● **Activity**:
Print the lines of the data, starting with the first, up to and including the line where "Sandberghalle mit Gastchören aus den umlie" appears.

● **Data records**:
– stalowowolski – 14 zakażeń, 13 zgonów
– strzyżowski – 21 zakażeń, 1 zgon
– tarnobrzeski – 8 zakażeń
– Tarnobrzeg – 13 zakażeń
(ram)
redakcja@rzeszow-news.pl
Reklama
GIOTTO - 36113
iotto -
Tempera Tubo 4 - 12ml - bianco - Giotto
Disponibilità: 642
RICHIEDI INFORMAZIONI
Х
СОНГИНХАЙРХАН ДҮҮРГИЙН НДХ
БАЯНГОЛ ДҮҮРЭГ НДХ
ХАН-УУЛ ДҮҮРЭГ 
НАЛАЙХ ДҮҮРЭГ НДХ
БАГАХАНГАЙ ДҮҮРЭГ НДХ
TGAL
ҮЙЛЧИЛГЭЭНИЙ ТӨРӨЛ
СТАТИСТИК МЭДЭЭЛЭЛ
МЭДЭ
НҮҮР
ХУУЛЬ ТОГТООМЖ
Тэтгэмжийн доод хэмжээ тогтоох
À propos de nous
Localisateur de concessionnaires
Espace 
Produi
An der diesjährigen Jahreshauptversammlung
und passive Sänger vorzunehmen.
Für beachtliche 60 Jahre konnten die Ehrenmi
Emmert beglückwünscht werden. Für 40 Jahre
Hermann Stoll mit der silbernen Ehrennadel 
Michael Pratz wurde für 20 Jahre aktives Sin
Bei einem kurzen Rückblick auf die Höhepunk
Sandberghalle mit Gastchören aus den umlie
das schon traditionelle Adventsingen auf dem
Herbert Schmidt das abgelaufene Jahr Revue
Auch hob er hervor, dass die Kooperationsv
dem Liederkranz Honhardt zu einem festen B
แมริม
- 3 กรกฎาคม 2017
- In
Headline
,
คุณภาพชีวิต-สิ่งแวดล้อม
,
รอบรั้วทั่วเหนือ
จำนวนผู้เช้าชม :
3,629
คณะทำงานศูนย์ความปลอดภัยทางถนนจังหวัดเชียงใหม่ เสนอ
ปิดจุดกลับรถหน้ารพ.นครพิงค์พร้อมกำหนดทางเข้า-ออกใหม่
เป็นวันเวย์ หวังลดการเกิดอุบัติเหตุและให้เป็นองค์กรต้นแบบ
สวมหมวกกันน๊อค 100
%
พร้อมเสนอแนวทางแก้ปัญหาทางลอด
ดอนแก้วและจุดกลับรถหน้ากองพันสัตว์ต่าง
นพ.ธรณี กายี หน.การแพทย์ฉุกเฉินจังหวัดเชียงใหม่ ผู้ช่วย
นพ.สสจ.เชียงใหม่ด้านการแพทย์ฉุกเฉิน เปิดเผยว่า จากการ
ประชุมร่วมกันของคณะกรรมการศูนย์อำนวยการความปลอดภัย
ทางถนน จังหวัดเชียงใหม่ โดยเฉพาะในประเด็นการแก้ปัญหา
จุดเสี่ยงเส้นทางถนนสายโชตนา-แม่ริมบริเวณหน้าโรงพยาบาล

● **Result of this task**:
– stalowowolski – 14 zakażeń, 13 zgonów
– strzyżowski – 21 zakażeń, 1 zgon
– tarnobrzeski – 8 zakażeń
– Tarnobrzeg – 13 zakażeń
(ram)
redakcja@rzeszow-news.pl
Reklama
GIOTTO - 36113
iotto -
Tempera Tubo 4 - 12ml - bianco - Giotto
Disponibilità: 642
RICHIEDI INFORMAZIONI
Х
СОНГИНХАЙРХАН ДҮҮРГИЙН НДХ
БАЯНГОЛ ДҮҮРЭГ НДХ
ХАН-УУЛ ДҮҮРЭГ 
НАЛАЙХ ДҮҮРЭГ НДХ
БАГАХАНГАЙ ДҮҮРЭГ НДХ
TGAL
ҮЙЛЧИЛГЭЭНИЙ ТӨРӨЛ
СТАТИСТИК МЭДЭЭЛЭЛ
МЭДЭ
НҮҮР
ХУУЛЬ ТОГТООМЖ
Тэтгэмжийн доод хэмжээ тогтоох
À propos de nous
Localisateur de concessionnaires
Espace 
Produi
An der diesjährigen Jahreshauptversammlung
und passive Sänger vorzunehmen.
Für beachtliche 60 Jahre konnten die Ehrenmi
Emmert beglückwünscht werden. Für 40 Jahre
Hermann Stoll mit der silbernen Ehrennadel 
Michael Pratz wurde für 20 Jahre aktives Sin
Bei einem kurzen Rückblick auf die Höhepunk
Sandberghalle mit Gastchören aus den umlie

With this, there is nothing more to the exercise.